What Are the Typhoid Vaccines?

Typhoid is quite a common illness in India, Southeast Asia, and Papua New Guinea. If you are travelling to these countries or live in them, your baby could be at a greater risk of contracting this disease. The right type of vaccination will protect your baby from being infected with the Salmonella Typhi bacteria. The two types of vaccines that are available for children include:

  • Injection: This type of vaccine is injected into the arms of children up to two years of age.
  • Oral: Vivotif oral or other oral vaccines are given to children who are six years or older.

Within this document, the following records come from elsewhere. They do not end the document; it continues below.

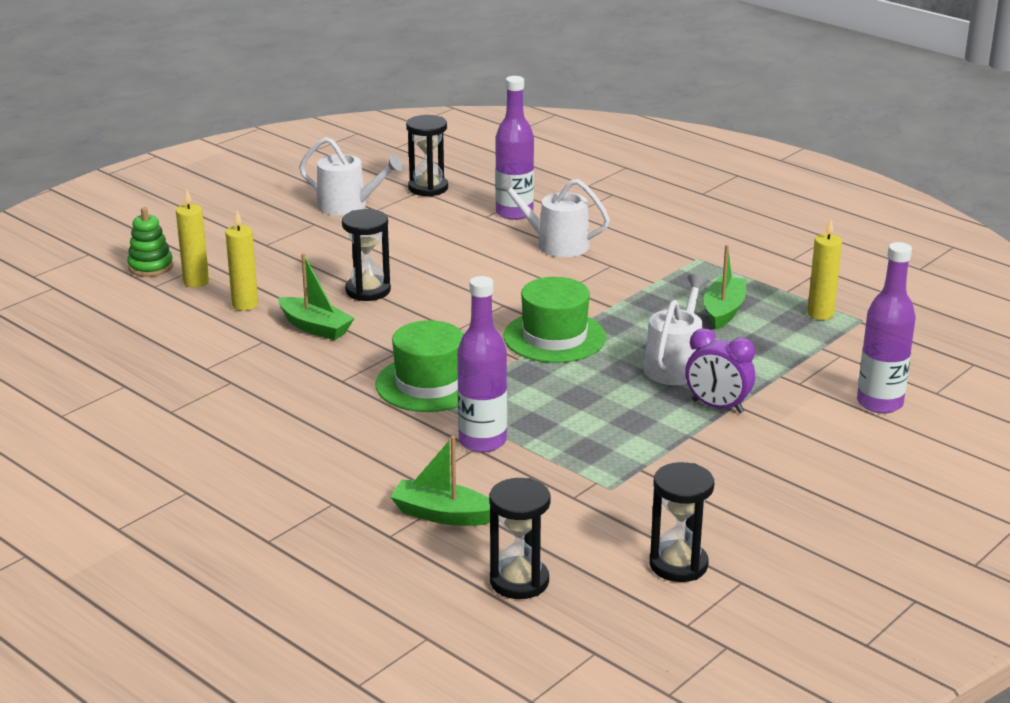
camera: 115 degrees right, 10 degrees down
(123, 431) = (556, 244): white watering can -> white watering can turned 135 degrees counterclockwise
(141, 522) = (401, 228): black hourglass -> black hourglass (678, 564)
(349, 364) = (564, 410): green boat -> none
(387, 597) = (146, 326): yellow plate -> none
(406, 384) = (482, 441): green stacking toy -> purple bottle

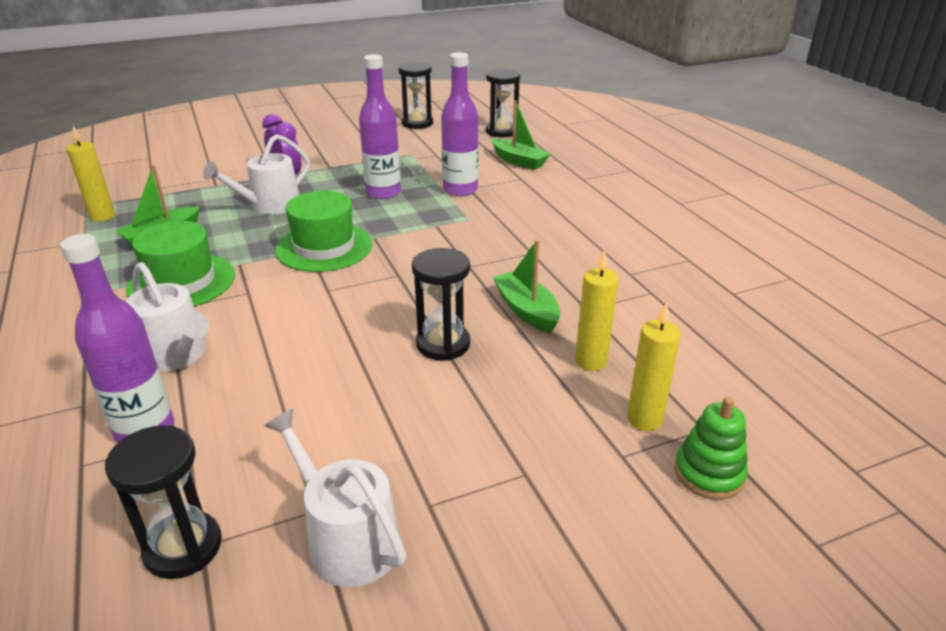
camera: 155 degrees left, 5 degrees up
(429, 384) = (463, 233): green hat -> green hat (181, 282)
(879, 403) = (191, 159): purple bottle -> purple bottle (383, 192)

The vaccines offer protection to the child for up to three years. Ensure that your child is vaccinated during the initial years of development to avoid an infection.

If typhoid is diagnosed at the right time, your baby has a greater chance of recovery. When delayed, typhoid can be fatal. Hence, even a small health concern should be discussed with a doctor to avoid any complications. Also, you must take good care of your little one, which you already do, and take preventive measures to keep the disease at bay.